We are excited about all the news concerning Viagra these days. We get to use arithmetic!
They say 42 or 43 of the roughly 30 million users of Viagra and the like have become blind as a possible result of their use. Additionally, somewhere on the order of a thousand sex offenders in some other states have been getting Viagra from Medicaid, even though that is stupid.
OK, so we learn that 0.143 percent of one sex offender in those states should now be blind! An entire 3/10,000th of a blind sex offender may be running around in New York State alone! At this rate, they'll all be blind in a million years, making them that much easier to hide from.
All of this is nevertheless dreadful news for Pfizer, which makes Viagra, because now men everywhere will forgo sex in order to save their vision, causing Pfizer to go bankrupt. Ha! That was a little joke of mine. Nobody is going to give up sex just to see. Still, Pfizer is worried that possible new warnings for their product might scare very stupid people, thereby ever so slightly decreasing the profits they make off the highly valuable demographic of Very Foolish, But Somehow Not Completely Parted From Their Money Yet, People.
I think, regardless of Pfizer's worries, we SHOULD warn guys that if they use Viagra regularly it might raise their odds of going blind to as much as 2 in a million, if that will help them make an informed decision for once in their pitifully ignorant, uninformed, existences.
For that very same reason, I am in favor of many other kinds of warning notices. Surely if we warn people of dangers we could only improve their lives, never diminish them. And wouldn't it be so much more useful if all the scissors we made, or that the Chinese made for us, had the words, "do not run with this product in hands - eye puncture may occur," rather than always having to rely on one's memory of one's mother? What if one had no mother? What if one had no memory, owing to advanced dementia? What if one were raised without scissors, forced to cut paper with crude razor blades, therefore having had insufficient direct prior experience with scissors, making one's parental admonitions seem purely theoretical, lessening their impact?

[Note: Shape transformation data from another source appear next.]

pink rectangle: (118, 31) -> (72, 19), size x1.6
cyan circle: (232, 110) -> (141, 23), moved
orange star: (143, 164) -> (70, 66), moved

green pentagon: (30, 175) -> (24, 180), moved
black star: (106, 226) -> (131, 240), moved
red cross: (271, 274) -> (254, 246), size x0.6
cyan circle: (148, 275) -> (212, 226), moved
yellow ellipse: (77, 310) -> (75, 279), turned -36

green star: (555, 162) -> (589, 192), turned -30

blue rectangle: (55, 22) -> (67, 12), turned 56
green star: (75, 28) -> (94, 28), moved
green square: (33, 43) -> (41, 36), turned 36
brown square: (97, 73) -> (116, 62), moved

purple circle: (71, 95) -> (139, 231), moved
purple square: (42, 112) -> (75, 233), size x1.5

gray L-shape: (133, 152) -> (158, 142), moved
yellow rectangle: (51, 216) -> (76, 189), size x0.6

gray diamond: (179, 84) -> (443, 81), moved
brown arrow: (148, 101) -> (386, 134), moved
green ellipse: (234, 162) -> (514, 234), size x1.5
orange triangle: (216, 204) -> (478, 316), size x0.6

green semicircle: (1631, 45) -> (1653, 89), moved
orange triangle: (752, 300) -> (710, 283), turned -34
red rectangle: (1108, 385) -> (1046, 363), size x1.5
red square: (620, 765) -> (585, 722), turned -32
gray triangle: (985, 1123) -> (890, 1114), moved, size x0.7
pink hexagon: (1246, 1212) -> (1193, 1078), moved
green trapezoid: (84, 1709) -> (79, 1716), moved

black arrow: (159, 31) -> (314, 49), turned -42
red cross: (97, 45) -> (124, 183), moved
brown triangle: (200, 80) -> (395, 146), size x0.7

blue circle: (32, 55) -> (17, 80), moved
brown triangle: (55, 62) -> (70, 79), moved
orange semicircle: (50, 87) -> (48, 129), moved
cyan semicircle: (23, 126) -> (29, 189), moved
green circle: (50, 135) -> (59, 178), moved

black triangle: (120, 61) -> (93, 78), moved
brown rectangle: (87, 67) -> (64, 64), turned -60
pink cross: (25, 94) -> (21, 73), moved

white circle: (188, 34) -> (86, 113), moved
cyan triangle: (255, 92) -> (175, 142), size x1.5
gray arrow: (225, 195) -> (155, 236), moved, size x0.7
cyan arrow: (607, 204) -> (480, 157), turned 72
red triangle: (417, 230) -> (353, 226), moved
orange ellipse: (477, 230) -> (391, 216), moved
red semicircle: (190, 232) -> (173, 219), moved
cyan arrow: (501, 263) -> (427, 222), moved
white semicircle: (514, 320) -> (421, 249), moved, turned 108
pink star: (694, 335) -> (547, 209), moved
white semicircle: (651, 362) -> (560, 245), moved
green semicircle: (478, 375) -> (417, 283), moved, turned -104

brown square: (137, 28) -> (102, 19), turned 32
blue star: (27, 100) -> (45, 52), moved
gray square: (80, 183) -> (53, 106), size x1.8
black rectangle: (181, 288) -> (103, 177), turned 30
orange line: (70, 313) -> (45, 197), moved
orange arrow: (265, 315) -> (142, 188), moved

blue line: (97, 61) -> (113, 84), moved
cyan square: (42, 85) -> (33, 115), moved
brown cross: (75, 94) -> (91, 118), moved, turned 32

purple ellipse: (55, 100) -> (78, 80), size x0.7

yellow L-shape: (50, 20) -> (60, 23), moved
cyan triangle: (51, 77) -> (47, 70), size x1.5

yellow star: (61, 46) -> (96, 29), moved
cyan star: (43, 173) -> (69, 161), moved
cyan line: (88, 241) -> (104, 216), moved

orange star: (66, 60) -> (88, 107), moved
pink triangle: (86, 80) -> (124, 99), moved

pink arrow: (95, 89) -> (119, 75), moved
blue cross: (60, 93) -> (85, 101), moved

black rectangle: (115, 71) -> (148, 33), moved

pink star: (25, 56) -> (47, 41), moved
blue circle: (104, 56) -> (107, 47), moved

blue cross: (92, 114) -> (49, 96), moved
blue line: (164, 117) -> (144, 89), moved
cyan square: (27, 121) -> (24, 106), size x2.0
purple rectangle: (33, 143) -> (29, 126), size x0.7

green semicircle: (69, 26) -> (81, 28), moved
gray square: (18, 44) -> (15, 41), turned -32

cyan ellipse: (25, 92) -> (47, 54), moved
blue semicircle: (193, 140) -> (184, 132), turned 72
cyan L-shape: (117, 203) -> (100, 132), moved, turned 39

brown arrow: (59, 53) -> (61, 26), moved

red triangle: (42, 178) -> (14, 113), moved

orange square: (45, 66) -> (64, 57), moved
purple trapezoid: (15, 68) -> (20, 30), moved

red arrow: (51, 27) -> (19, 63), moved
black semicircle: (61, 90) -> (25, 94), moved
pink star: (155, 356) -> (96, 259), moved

To take another example, shouldn't there be warnings on car doors? Let's do the math. There are 15 deaths per year per 100,000 Americans (whether they drive or not!) due to traffic accidents. That works out to around 4500 deaths per each 30 million, a lot more than 43. So maybe a warning on each car door would be appropriate. I'm thinking of something to the effect: "You are 100 times more likely to die from riding cars like this one than to go blind from using Viagra. According to 4 out of 5 doctors, dying is worse than blindness. But remember that Detroit and Toyota depend on you. Please make an informed choice."
How about warnings on warnings? "Warning, the following warning may either (1) unnecessarily alarm you, due to an unbelievable lack of ability to keep things in perspective, causing you to avoid living your life, or (2) not alarm you enough, because you've seen too many warnings already today, and due to an unbelievable lack of ability to keep things in perspective, and as a result you may very well die or at least be permanently maimed. But remember that the medical profession needs work too. Please make an informed choice."
Obligatory homeless connection: How about warnings on streets? "Warning, if you use this product as a home, you are twenty times more likely to be murdered in your sleep, while everybody else on the planet only cares whether they can take sex-enhancement pills safely. Oh, wait, you probably don't have a choice about living here. Never mind."